Zelazny : Toujours le mythe du surhomme cher à l'ensemble de son œuvre, mais cette fois dans une situation et un décor fréquents en SF à la fin des sixties : une Terre post-atomique peuplée de monstres, de pillards et de radiations ; un héros de western : Helle Tanner, le dernier des Hell's Angels, qui se retrouve à pied, avec le choix suivant : crever sur la chaise ou se rendre utile à l'humanité et sauver la patrie. Que croyez-vous que fît notre loubard ? Eh bien, en bon Superman, il sauve l'humanité de la peste en bravant mille dangers dans sa voiture blindée. Et il arrive à y prendre goût ! Finalement, sous ses dehors de méchant, c'était un bon. De ce thriller classique a été tiré un film. Les Survivants de la Fin du Monde,que je n'ai pas encore osé aller voir. M'enfin, faut bien se défouler de temps en temps.
Spinrad : Un anti Star-Wars de ... 67 ! (juste avant Bug Jack Barron). Les héros : un politicard véreux et défait, sa nana, au corps fulgurant et à l'intuition splendide, et un bandit qui n'est heureux que dans le massacre et le pillage. La situation : s'emparer du pouvoir (thème cher à Spinrad) sur une planète au « potentiel révolutionnaire élevé », grâce à l'appui des Opprimés locaux dont la fougue révolutionnaire a été habilement réveillée. Les méchants : tout le monde, mais surtout la caste dirigeante de la planète, la Confrérie de la Souffrance, ramassis de sadiques tenant une armée de bêtes à massacre (les Tueurs) et dont l'unique raison d'être est : infliger un maximum de souffrance pour en retirer un maximum de plaisir. Régime : exclusivement anthropophage. Tout un programme. De plus une bonne défonce apportée par les héros, l'Omnidrène, arrive à point pour leur procurer plus de plaisir et moins de vigilance, tandis qu'une plus insidieuse, l'érogyne, sert à former les troupes d'élite de la Révolution : une poignée de junkies entièrement dévoués à leur fournisseur.
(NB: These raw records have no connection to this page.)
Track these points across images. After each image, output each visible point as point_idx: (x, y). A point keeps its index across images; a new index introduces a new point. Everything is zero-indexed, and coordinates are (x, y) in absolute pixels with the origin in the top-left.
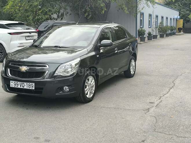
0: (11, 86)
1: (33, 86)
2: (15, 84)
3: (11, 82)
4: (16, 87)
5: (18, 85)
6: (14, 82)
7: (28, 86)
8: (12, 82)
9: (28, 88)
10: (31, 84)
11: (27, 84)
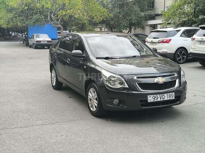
0: (149, 101)
1: (173, 96)
2: (155, 98)
3: (149, 97)
4: (155, 101)
5: (157, 98)
6: (152, 96)
7: (168, 96)
8: (151, 97)
9: (169, 99)
10: (171, 94)
11: (167, 95)
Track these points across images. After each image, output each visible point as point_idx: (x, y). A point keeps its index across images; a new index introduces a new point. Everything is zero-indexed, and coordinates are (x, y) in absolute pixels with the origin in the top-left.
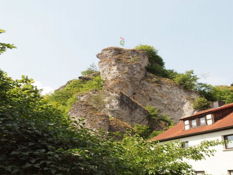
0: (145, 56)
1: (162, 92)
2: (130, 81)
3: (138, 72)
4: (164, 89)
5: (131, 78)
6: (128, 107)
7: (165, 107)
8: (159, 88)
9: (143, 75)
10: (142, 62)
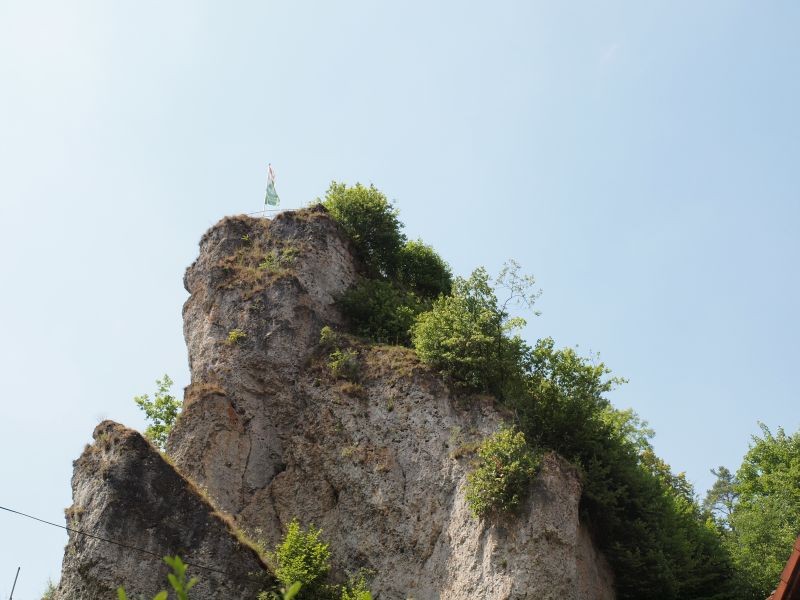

Déroulement, sur 315 pages : massacres, tueries, étripailles, tortures, bains de sang par m3, hurlements, MEURS MEURS MEURS, stratégies, traîtrises, hyper-défonces, retours-sur-soi, amour, mort, carnages, pillages, cannibalismes, fanatisme, égocentrisme, cynisme, etc., etc. en un bouillon sanglant d'où nos héros se tirent à la fin honteux et dégoûtés, avec un soupir de soulagement poussé conjointement par le lecteur.
Devinette : quels sont les deux points communs à ces deux chefs-d'œuvre ?
Réponse : l'hyper-violence, en vogue à cette époque (si l'on peut dire), et aussi l'unique tentative de ces deux auteurs de profiter de la mode pour se laisser aller dans la facilité — ou l'écriture masturbatoire, comme on voudra, cher Dr Libido.